Now that is a nice looking fron yard.

[-] [email protected] 2 points 2 months ago

Picture alone is making me sneeze.

[-] [email protected] 15 points 2 months ago

The flowers in the image are pollinated by bugs and birds. Their pollen is not what you're sneezing at. More likely it's tree pollen or ragweed, which grows in competition with these wildflowers. Doing this might actually reduce your seasonal allergies.

[-] [email protected] 18 points 3 months ago

I'm all for growing native plants, but I worry about ticks whenever I see an article like this.

[-] [email protected] 35 points 3 months ago

Do you also worry about the collapse of natural systems by preventing pollinators from doing their job?

[-] [email protected] 4 points 3 months ago
[-] [email protected] 20 points 3 months ago

I suppose that depends on the area but that's largely not going to be a concern. Just have paths where you need that don't require you do wade through bushes directly. If one has the space, slap a guinea hen in there they love eating ticks

[-] [email protected] 7 points 2 months ago

You probably have ticks in your yard anyway. They can make their nests in the grass.
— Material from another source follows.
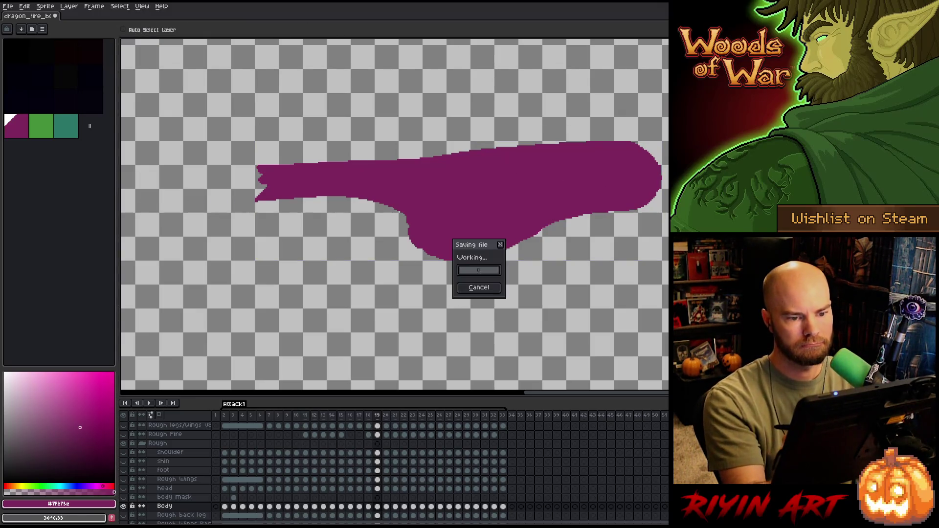
pyautogui.click(629, 141)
[-] [email protected] 5 points 2 months ago* (last edited 2 months ago)

was going to say my yard produced as many ticks when it was a regularly mowed lawn as after it was turned into "gardens" ...

[-] [email protected] 4 points 3 months ago

I worry about chiggers and wasps with grass that high. Not to mention the townships.

[-] [email protected] 4 points 2 months ago

Tick populations explode because tick hunting animals like porcupines and voles need tall grass to avoid being hunted themselves. And because cars run them over and cats murder them.

[-] [email protected] 15 points 3 months ago
[-] [email protected] 17 points 3 months ago

And free pest control!

[-] [email protected] 3 points 2 months ago

Nice, saves money on rat poison.

[-] [email protected] 1 points 2 months ago

Extra Spicy Bonus: Free ticks!

[-] [email protected] 10 points 3 months ago* (last edited 3 months ago)

Meadowscaping is just not gardening. A more environmentally conscious idea is to grow your own vegetables, to cut down on the fossil fuel used to transport food and reduce the amount of money going to agribusiness.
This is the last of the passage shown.